From the court opinion below, extract the passage that begins at the words "Court of Appeals" and stops after "General, for appellee.".

→ **SELECTED EXTRACT**
^^^^^^^^
Court Opinion

ID: 1157818
Source: CourtListenerOpinion
Date Created: 2013-10-30 04:27:00.13885+00
Date Added: 2024-06-11T14:59:52.855113
License: Public Domain

112 Ga. App. 894 (1966)
147 S.E.2d 50
WILLIAMS
v.
THE STATE.
41674.
Court of Appeals of Georgia.
Submitted January 5, 1966.
Decided January 18, 1966.
Kravitch, Garfunkel & Hendrix, Aaron Kravitch, for appellant.
Paul E. Caswell, Solicitor General, for appellee.
HALL, Judge.
The defendant appeals from his conviction of burglary with intent to rape. On the trial the following evidence was presented: The defendant was apprehended at about 2:45 p. m. on the porch of a house occupied by two young women. He was attempting to open the doors and windows. When one of the occupants asked what he was doing there he mumbled something incomprehensible and continued trying to open the doors, kicking and lunging at them. One of the occupants cracked the glass in a door with the barrel of a gun. The defendant broke the glass out of the door with his fist and reached his hand inside toward the door knob. The occupant holding the gun said to the defendant that if he did that again she would shoot him. He put his hand through the door again and she shot him and he fell. When a man approached the defendant said, "Who is that?" and "Oh God." When other people arrived it was observed that the defendant had on a T shirt and shorts and his pants were on the other end of the porch from where he fell. The defendant had on no shoes, and a pair of shoes was found on the steps into the house. The screen door to the porch had been torn near the latch. Held:
*895 Intent to rape is a necessary element of the crime for which the defendant was convicted. Accord Dorsey v. State, 108 Ga. 477 (34 S.E. 135); Little v. State, 42 Ga. App. 222, 224 (155 S.E. 352); Horton v. State, 74 Ga. App. 723, 725 (41 SE2d 278). The evidence presented in the instant case would authorize a jury to find that the defendant committed an offense against the State. However, the evidence does not establish an intent to rape with a greater degree of certainty than it establishes an intent to commit some other offense. Hence it was insufficient to establish the specific intent alleged in the indictment beyond a reasonable doubt. Dorsey v. State, 108 Ga. App. 477, 480, supra.
Judgment reversed. Nichols, P. J., and Deen, J., concur.
^^^^^^^^
[Saved entries]
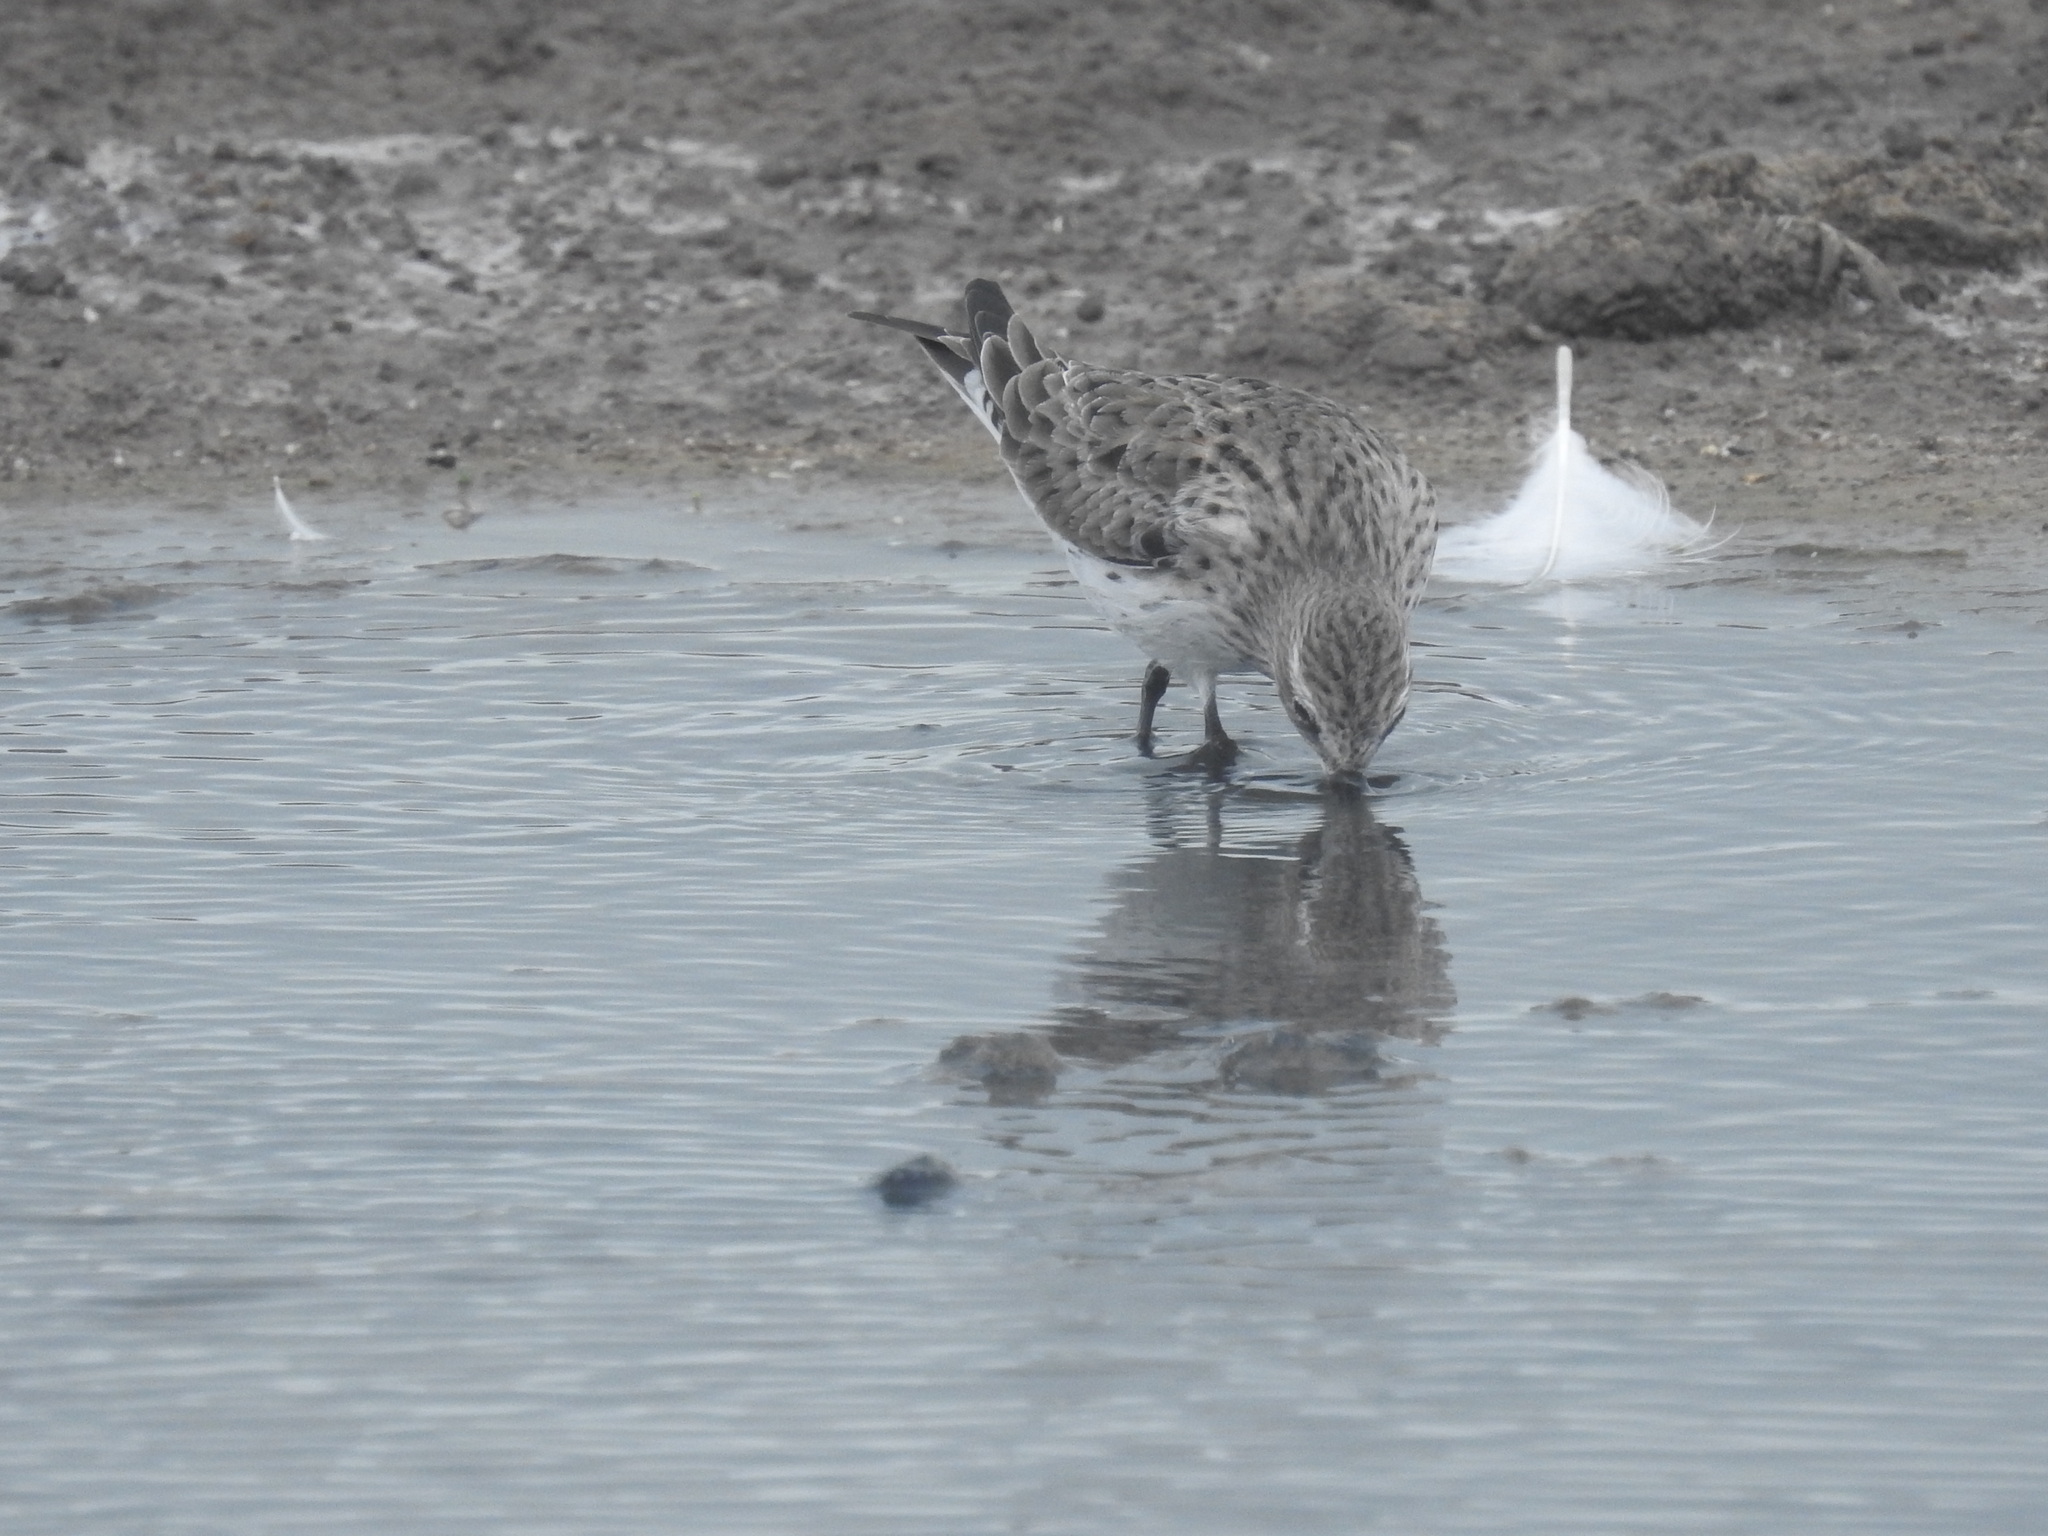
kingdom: Animalia
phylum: Chordata
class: Aves
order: Charadriiformes
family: Scolopacidae
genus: Calidris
^^^^^^^^
→ **YOUR SOLUTION**
Court of Appeals of Georgia.
Submitted January 5, 1966.
Decided January 18, 1966.
Kravitch, Garfunkel & Hendrix, Aaron Kravitch, for appellant.
Paul E. Caswell, Solicitor General, for appellee.